AWS IAM Configuration

This demo will end with the following IAM configuration:

  • Roles
    • Secrets Handler
      • permissions:
        • kms:Encrypt
        • kms:ReEncrypt
        • kms:Decrypt
    • Secrets Decrypter
      • permissions:
        • kms:Decrypt
  • User Groups
    • people:
      • prod-devs
      • qa-devs
      • dev-devs
    • service-accounts:
      • bots
  • Users
    • my-human-developer-1
      • user-groups:
        • people:
          • prod-devs
          • qa-devs
          • dev-devs
    • my-human-developer-2
      • user-groups:
        • people:
          • qa-devs
          • dev-devs
    • my-deployment-bot
      • user-groups:
        • service-accounts:
          • bots

Requirements

It is assumed the developer has access to AWS + Github accounts for this demo.

We will be using the following products on AWS:

  • ECS
  • KMS

Developer Experience

The content of ./config/*.env is an example of the final result. You should delete these files and replace them with your own unencrypted files, while keys are yet to be provisioned.
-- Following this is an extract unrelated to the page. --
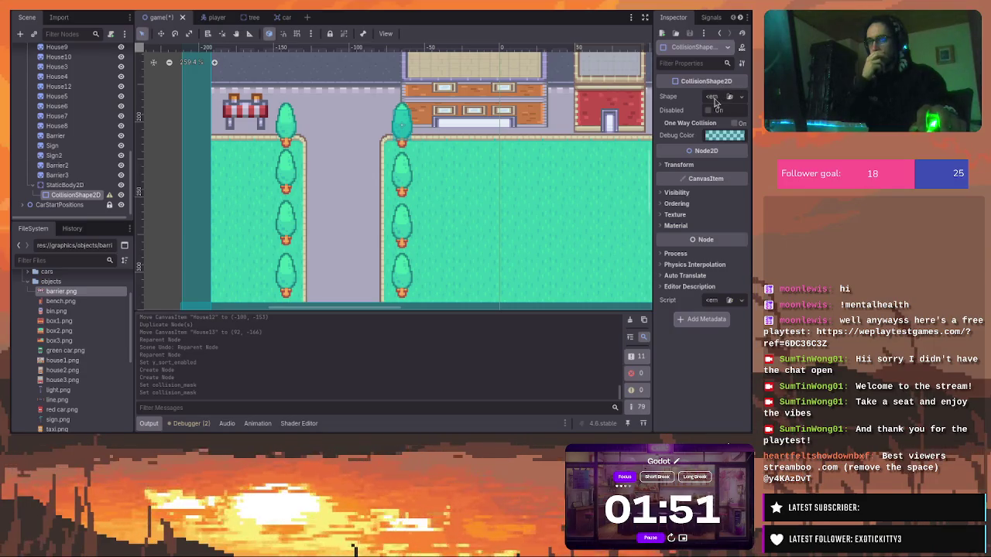
{"action": "left_click", "coordinate": [697, 167]}
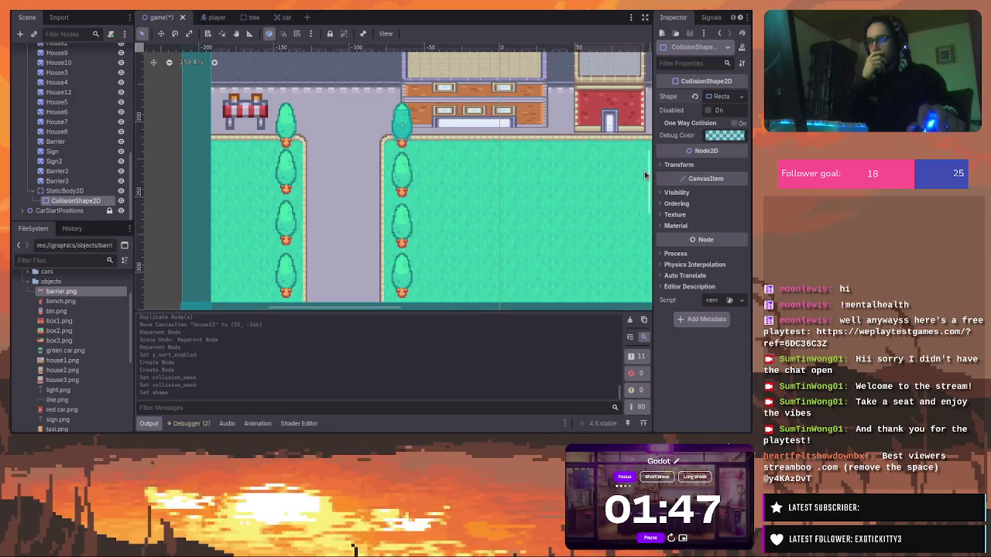
{"action": "scroll", "coordinate": [644, 167], "scroll_direction": "up", "scroll_amount": 5}
{"action": "scroll", "coordinate": [644, 155], "scroll_direction": "down", "scroll_amount": 3}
After running the terraform script, there are a handful of adjustments to this repository to take place before the developer is ready to start acting:

  1. Replace the role and key ARNs in ./config/.sops.yaml for those which were created by the terraform run.

That's it.

Now the developer is ready to take over:

  1. Authorize awscli on your own machine.
  2. Decrypt a set of secrets for local development
    1. sops -d config/dev.env > .env
  3. Develop!
    1. Start encrypting secrets in ./config/*.env.
    2. Decrypt them when needed!
    3. The docker-compose.yaml depends on the .env made by the developer.